Phase 2 of the Caribbean Spectrum Management Project Meeting #5 of 2012 (re Digital Broadcasting Switchover)
The CTU has organised and/or collaborated in the staging of four meetings so far in 2012 on the issue of digital broadcasting switchover and the digital dividend in the Caribbean towards a goal of developing a draft policy framework on these issues by the end of 2012:
27 January 2012: a preliminary meeting in Port of Spain, Trinidad of Caribbean ICT and broadcasting stakeholders to highlight the urgency of addressing this issue and to call to action the relevant stakeholders, in particular the broadcast service operators.
2-3 April 2012: a second meeting in Port of Spain which provided specific information on the considerations and approaches to switchover, views from regulators and opportunities for feedback from relevant stakeholders.
21-25 May 2012: a workshop and frequency coordination meeting in Barbados in collaboration with the ITU’s Radiocommunication Bureau, to build capacity in the region for managing the transition and for maximizing benefits of the digital dividend as well as to undertake frequency coordination work among key stakeholders in order to facilitate harmonized allocation of the relevant spectrum for digital broadcasting in the Caribbean. This meeting produced a report for the attention of the CTU’s General Conference of Ministers.

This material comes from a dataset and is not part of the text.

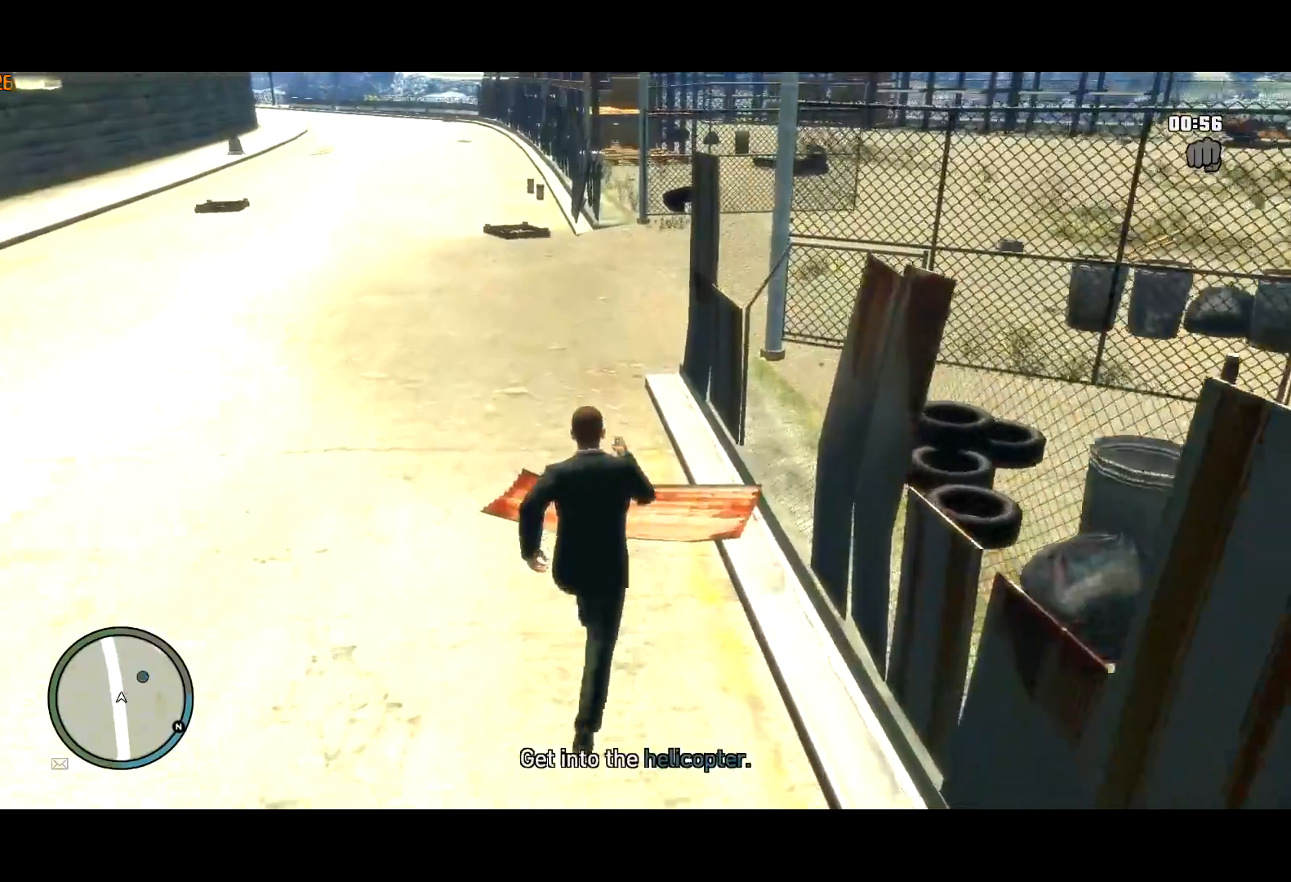
{"keys": ["shift", "w"], "mouse": [], "events": []}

13-14 August 2012: DBSF 2012, a forum in collaboration with the Commonwealth Telecommunications Organisation, the Commonwealth Broadcasters Association and the Caribbean Broadcasters Union to involve regional broadcasters in transition planning and foster harmonisation of technical and business approaches to switchover and allocation of relevant spectrum. This forum developed a checklist of relevant issues to be addressed, noted that broadcasters were struggling to make their business cases to justify switchover and identified a need for research papers and business model evaluations to guide decision-making among regional broadcasters.
This fifth meeting on the issue is intended to consolidate the outcomes and outstanding matters of the previous four meetings, discuss and identify common and divergent positions among regional stakeholders and begin drafting the policy framework around which Caribbean approaches might be harmonised.